CNRS (05/15/14)  Researchers at the CNRS Lorraine Laboratory of Research in Computer Science and its Applications and the University of Paris’ Computer Science Laboratory have uncovered a flaw in cryptography security. Their work discredits several cryptographic systems that until now were assumed to provide sufficient security safeguards. The team has solved one aspect of the discrete logarithm problem, considered to be one of the chief goals of algorithmic number theory, which serves as the foundation for the security of many of today’s cryptographic systems. The researchers have devised an algorithm that is able to solve increasingly large discrete logarithm problems, while its computing time increases at a far slower rate than with previous algorithms. As a result, computation is made considerably easier. However, the researchers note the work is still theoretical and needs to be refined before it is possible to provide a practical demonstration of the weakness of this variant of the discrete logarithm. Nonetheless, they say it is likely to impact cryptographic applications of smart cards, radio-frequency identification chips, and other security devices.


Tech Leaders Lobby for Coding Classes in California Schools

The San Francisco Chronicle (05/06/14) Kristen V. Brown 

Educators and technology industry leaders on Wednesday are sending a letter to California Gov. Jerry Brown urging him to improve computer science education in the state’s public schools. The letter notes that although California is “home to the computing revolution that transforms our lives and provides high-paying jobs,” 90 percent of K-12 schools do not teach computer science. “Besides the jobs, a basic understanding of this foundational field is relevant in every 21st century career,” the letter says.
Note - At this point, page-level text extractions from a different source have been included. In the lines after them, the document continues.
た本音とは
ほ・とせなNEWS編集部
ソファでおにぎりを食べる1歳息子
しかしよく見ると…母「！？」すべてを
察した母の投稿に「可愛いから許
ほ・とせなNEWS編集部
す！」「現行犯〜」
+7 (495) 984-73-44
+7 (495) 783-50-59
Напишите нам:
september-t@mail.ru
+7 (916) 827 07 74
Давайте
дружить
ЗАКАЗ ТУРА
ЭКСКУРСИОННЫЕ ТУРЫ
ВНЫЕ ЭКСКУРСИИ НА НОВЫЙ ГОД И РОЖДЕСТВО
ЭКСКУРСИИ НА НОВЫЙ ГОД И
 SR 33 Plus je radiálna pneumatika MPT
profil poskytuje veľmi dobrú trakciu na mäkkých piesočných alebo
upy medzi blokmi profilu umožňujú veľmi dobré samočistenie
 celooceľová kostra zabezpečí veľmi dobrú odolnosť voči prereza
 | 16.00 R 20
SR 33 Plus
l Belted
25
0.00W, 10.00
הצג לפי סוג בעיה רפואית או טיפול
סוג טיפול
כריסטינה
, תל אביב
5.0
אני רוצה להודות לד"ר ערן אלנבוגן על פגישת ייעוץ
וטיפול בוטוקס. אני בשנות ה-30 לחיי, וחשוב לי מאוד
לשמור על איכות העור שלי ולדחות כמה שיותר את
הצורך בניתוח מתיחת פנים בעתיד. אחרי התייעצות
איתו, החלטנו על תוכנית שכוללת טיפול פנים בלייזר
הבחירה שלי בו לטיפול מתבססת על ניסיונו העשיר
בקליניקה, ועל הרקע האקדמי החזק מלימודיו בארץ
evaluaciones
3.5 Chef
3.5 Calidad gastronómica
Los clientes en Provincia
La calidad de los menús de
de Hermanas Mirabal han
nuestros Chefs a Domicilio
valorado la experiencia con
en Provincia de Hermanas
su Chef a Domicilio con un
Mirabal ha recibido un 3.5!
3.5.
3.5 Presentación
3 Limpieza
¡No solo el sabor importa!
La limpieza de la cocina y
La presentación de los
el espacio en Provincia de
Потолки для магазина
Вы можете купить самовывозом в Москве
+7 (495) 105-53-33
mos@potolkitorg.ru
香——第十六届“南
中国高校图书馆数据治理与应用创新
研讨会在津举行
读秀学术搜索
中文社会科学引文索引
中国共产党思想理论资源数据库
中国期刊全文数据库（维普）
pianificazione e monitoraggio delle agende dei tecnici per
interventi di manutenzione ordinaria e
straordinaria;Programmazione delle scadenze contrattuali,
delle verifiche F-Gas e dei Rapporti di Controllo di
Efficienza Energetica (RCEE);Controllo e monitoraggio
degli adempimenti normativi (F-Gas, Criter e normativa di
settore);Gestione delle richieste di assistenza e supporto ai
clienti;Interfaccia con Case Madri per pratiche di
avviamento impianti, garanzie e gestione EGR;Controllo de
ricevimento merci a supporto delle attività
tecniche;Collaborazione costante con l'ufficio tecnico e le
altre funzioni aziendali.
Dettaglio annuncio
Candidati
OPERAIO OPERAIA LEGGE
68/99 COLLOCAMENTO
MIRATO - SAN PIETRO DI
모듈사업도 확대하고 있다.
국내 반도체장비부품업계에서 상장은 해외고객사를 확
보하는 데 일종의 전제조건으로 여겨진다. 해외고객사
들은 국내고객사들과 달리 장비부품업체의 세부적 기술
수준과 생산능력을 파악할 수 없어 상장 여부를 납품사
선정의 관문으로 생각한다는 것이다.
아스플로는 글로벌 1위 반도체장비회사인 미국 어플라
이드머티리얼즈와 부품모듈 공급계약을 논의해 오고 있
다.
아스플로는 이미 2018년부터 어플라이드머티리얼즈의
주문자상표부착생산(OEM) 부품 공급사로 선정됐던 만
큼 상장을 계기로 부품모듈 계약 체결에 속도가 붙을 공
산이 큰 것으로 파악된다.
Although California has begun to take some steps to boost computer science education, it lags behind other states, such as Texas, which last month changed its education code to require all high schools to offer at least two computer-science courses. “We want to seriously push for bringing blended learning and coding curriculum into schools,” says Salesforce CEO Marc Benioff, who will deliver the letter to the governor’s office. “Everybody needs this. This is where jobs are now.” Hadi Partovi, co-founder of Code.org, organized the letter campaign. “Computer science is a field that a very small minority actually participate in,” Partovi says. “California should be producing not only the top technology but the top technologists, and that is not happening.”


Researchers Test Distributed Computing as Defense Against Cyberattacks on Power Grids

The Abstract (05/20/14) Matt Shipman 

The Smart Energy Cyber-Physical Systems (CPS) project, which involves a team of researchers from across the United States, aims to use sophisticated tools to test various scenarios related to cybersecurity in power grids. Researchers at North Carolina State University (NCSU) and the University of North Carolina-Chapel Hill are creating a distributed computing system that would disseminate monitoring and control functions across multiple virtual machines in a cloud computing network that overlays the grid. “The advantage here would be that if one element of the computing system gets compromised, the other virtual machines could step in to protect the system and coordinate their efforts to keep the grid functioning,” says NCSU professor Aranya Chakrabortty. Early testing indicates the distributed computing approach would make the grid more resilient against both physical attacks and cyberattacks. “The more we understand about our potential vulnerabilities, the better controllers we’ll be able to design to protect our infrastructure,” Chakrabortty says.


Google’s ‘Quantum Computing Playground’ Lets You Fiddle With Quantum Algorithms

Gizmag (05/25/14) Dario Borghino 

Google has released a new Web-based integrated development environment (IDE) called Quantum Computing Playground that enables users to experiment with quantum algorithms. Using an ad-hoc scripting language called qScript, the IDE simulates a graphics processing unit-accelerated quantum computer on which users can write, compile, debug, and execute programs on a Chrome browser. The IDE can simulate quantum registers up to 22 quantum bits and visualize algorithm outputs as two- and three-dimensional graphs in which each bar represents a superposition of qubits. Running the same code sometimes results in different outputs, because most quantum algorithms are probabilistic and do not offer deterministic certainty. Users in practical settings would need to run the same algorithm multiple times to ensure a correct answer. Although practical quantum computers do not yet exist, Quantum Computing Playground will help computer scientists prepare for the future by familiarizing themselves with quantum algorithms.